**Task to complete:**
Answer these questions using the blog text.
(a) Which creative career does the writer name as their own?
(b) What date heads the post about character progression?
(c) What is character A known to be at the start?

**Quoted text:**
□ □ □ □ □
It's all I've ever really been good at (arguably). Suffice it to say, I'm not the best math student, there's no career for me in history, and if all the people with my grasp of science wanted to go into the field, the world would be doomed. I thought I couldn't have a career in politics because of underqualifications, but this last presidential election sure proved me wrong. 

I know that this job, (screenwriting, in my case), is the only sort of career that will ever make me truly happy.

But I also know what it's like to have food on my plate every night, and I'm kind of attached to that stability, too.

Maybe this is just an exaggeration, but I feel as if this is how our society regards those who aspire to go into creative fields, whether it be an artist, a writer, a performer, etc.

I wish I could tie this to a solution, right about now. It certainly feels expected, what with the way I've formatted this post. But I don't have one. It seems, everywhere I look, I'm finding it increasingly difficult to ignore my fears in pursuit of my dreams. And while people often say, "Follow your dreams at any costs"- those people probably have stable jobs themselves, and don't fear paying off college debts and being jobless right out of university.

Just something to ponder, I suppose.

Saturday, April 1, 2017

The Fine Line Between Progression and Being Out of Character

Recently, I've run into a bit of a paradoxical situation when I've been writing characters that I've established for quite some time now.

I can best pose it in the question, "How far can character progression go before they simply become, 'out of character'?"

Let's say we have character A, who's known to be a hardass, a stickler for the rules, disciplined, etc.

Over the course of the novel, movie, story, whatever, character A softens up to the people around her. She cracks more jokes, she smiles more, she's even okay with playing hooky from work, all because of her exposure to this new friend group that she's made, or something to that effect.

Look at what you've started with, and what you've ended with. The dynamic is completely different. The way they'd respond to something in the beginning of the story should be a complete 180 from how they would react at the end.

This might be a good thing. It might be bad. But this begs the question, is that progression?

Readers tend to get attached to the way certain characters behave. If you're constantly shifting the morals and the attitudes of a character, it feels...messy. You're not really sure where they stand, or how they're going to respond to something, and it's this ambiguity that bothers certain readers. They expect a character to be a certain way.
□ □ □ □ □
[Saved data entries]

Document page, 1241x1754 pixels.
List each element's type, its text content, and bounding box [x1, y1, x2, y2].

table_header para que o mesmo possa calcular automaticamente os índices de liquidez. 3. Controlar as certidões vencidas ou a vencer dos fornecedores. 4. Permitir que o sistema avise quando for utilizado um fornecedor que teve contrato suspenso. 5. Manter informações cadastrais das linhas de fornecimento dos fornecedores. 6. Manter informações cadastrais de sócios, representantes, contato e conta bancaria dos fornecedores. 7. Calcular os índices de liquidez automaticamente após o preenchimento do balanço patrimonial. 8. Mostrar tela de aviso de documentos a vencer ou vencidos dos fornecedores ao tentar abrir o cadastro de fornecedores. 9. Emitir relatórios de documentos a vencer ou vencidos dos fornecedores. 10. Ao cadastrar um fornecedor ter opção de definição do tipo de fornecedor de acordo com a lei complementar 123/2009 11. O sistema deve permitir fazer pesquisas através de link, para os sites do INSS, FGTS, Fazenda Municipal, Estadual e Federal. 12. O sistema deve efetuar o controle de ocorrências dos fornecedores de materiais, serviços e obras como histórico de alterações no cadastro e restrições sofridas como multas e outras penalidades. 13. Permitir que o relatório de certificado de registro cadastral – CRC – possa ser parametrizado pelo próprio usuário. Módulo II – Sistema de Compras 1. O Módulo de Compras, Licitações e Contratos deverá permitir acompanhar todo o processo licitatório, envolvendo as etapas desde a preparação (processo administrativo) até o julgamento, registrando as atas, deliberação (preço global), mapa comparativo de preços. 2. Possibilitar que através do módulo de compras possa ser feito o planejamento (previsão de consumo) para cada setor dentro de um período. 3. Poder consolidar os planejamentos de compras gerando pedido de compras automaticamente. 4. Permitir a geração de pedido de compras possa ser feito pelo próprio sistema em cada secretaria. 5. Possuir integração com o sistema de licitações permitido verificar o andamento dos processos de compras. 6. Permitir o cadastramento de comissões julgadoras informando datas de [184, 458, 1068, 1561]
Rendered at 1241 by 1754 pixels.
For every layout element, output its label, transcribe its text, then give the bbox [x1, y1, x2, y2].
□ □ □ □ □
**Solution to the problem:**
(a) Screenwriting.
(b) Saturday, April 1, 2017.
(c) A hardass, a stickler for the rules, and disciplined.